Vakit tamam seni terk etmecilik oynuyorum
Bu arada söylemeden duramayacağım, Deniz’in Halis’e oynadığı son koz (“seni
terk ediyorum” kozu) ancak onun gibi entrikacı bir kadına
yakışırdı. Tutar bu numara diye düşünüyorum. Halis’i Deniz’in karşısında
ellerinde çiçekler, kapısında sırılsıklam görürsen şaşırma derim. Bu arada bir
karakteri sevmek kolaydır ama nefret etmek zordur. Sağlam oyunculuk
gerektirir. Her bölümden benden bir alkış gidiyor Ceyda Düvenci’ye ve yine
gitsin… Ama sen Deniz Feyman! Aslı adama dedi ya “Freddy’nin Kabusu” diye, asıl kabus sensin!

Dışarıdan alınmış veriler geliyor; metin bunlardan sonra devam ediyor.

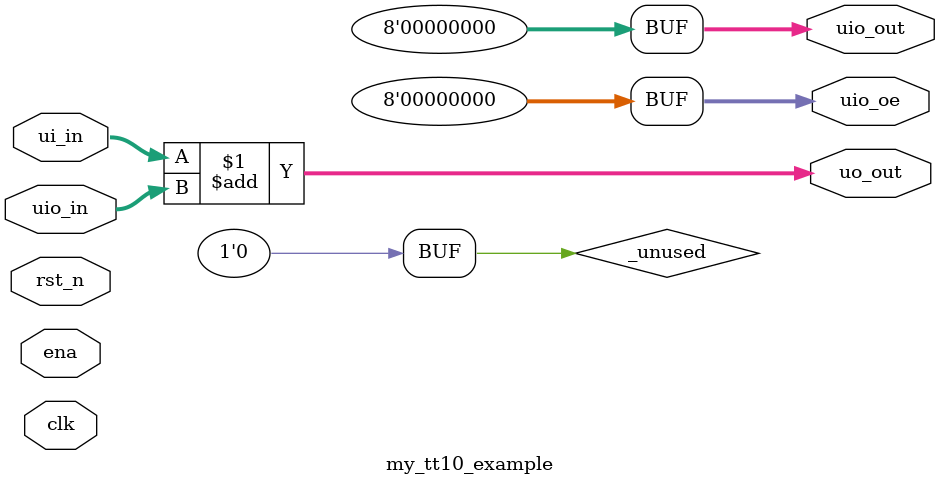
<source format=v>
/*
 * Copyright (c) 2024 Your Name
 * SPDX-License-Identifier: Apache-2.0
 */

`default_nettype none

module my_tt10_example (
    input  wire [7:0] ui_in,    // Dedicated inputs
    output wire [7:0] uo_out,   // Dedicated outputs
    input  wire [7:0] uio_in,   // IOs: Input path
    output wire [7:0] uio_out,  // IOs: Output path
    output wire [7:0] uio_oe,   // IOs: Enable path (active high: 0=input, 1=output)
    input  wire       ena,      // always 1 when the design is powered, so you can ignore it
    input  wire       clk,      // clock
    input  wire       rst_n     // reset_n - low to reset
);

  // All output pins must be assigned. If not used, assign to 0.
  assign uo_out  = ui_in + uio_in;  // Example: ou_out is the sum of ui_in and uio_in
  assign uio_out = 0;
  assign uio_oe  = 0;

  // List all unused inputs to prevent warnings
  wire _unused = &{ena, clk, rst_n, 1'b0};

endmodule

</source>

Halis'i unuttum sanmayın. Ona da bir lafım yok değil tabii; Halisciğim, balım, her bölüm “evlat başka” ayağı yapıyorsun.
Yapma canım. Evlat dediğin “bu olmamış, istemiyorum ben bunu” diyerek atılmaz.
Yok illa atarım satarım diyorsan da "evlat şöyle böyle” diye zırvalama, yok hissederek diyeceksen “evlat başka” diye, al Sarp’ı kollarına sar! Yoksa o
senin etrafını kara bulutlarla saracak. Kendininkini de…
Ve yazımı İpek Bilgin ve Defne Halman'a hoşgeldiniz diyerek bitirmek istiyorum...
(Defne Halman'ı dizinin son sahnesinde göründüğünde kendime söylediğim ilk şey; "aksiyon devam ediyor" oldu.)